* **The task**
An exact copy of the entries below is required, with all pictures removed.

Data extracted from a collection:
§

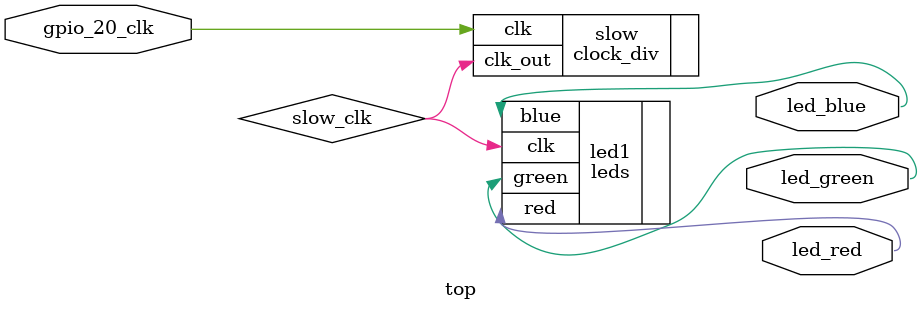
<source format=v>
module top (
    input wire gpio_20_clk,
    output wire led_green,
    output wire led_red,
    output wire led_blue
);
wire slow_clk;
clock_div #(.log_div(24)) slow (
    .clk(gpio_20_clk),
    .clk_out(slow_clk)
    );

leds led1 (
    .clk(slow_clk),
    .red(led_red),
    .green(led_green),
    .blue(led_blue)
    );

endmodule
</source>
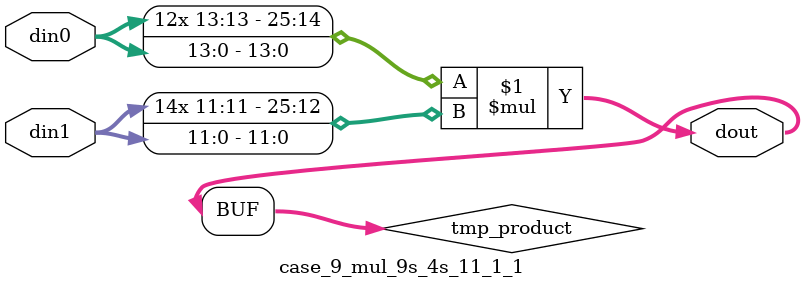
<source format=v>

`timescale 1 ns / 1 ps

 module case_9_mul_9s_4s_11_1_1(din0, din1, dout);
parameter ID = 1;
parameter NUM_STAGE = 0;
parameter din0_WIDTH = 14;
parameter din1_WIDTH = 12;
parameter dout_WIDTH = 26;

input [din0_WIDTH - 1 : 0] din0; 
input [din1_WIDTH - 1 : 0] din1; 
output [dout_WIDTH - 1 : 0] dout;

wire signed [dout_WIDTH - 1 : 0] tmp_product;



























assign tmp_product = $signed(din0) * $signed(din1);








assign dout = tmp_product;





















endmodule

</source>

§

* **Written solution**
<source format=v>
module top (
    input wire gpio_20_clk,
    output wire led_green,
    output wire led_red,
    output wire led_blue
);
wire slow_clk;
clock_div #(.log_div(24)) slow (
    .clk(gpio_20_clk),
    .clk_out(slow_clk)
    );

leds led1 (
    .clk(slow_clk),
    .red(led_red),
    .green(led_green),
    .blue(led_blue)
    );

endmodule
</source>
<source format=v>

`timescale 1 ns / 1 ps

 module case_9_mul_9s_4s_11_1_1(din0, din1, dout);
parameter ID = 1;
parameter NUM_STAGE = 0;
parameter din0_WIDTH = 14;
parameter din1_WIDTH = 12;
parameter dout_WIDTH = 26;

input [din0_WIDTH - 1 : 0] din0; 
input [din1_WIDTH - 1 : 0] din1; 
output [dout_WIDTH - 1 : 0] dout;

wire signed [dout_WIDTH - 1 : 0] tmp_product;



























assign tmp_product = $signed(din0) * $signed(din1);








assign dout = tmp_product;





















endmodule

</source>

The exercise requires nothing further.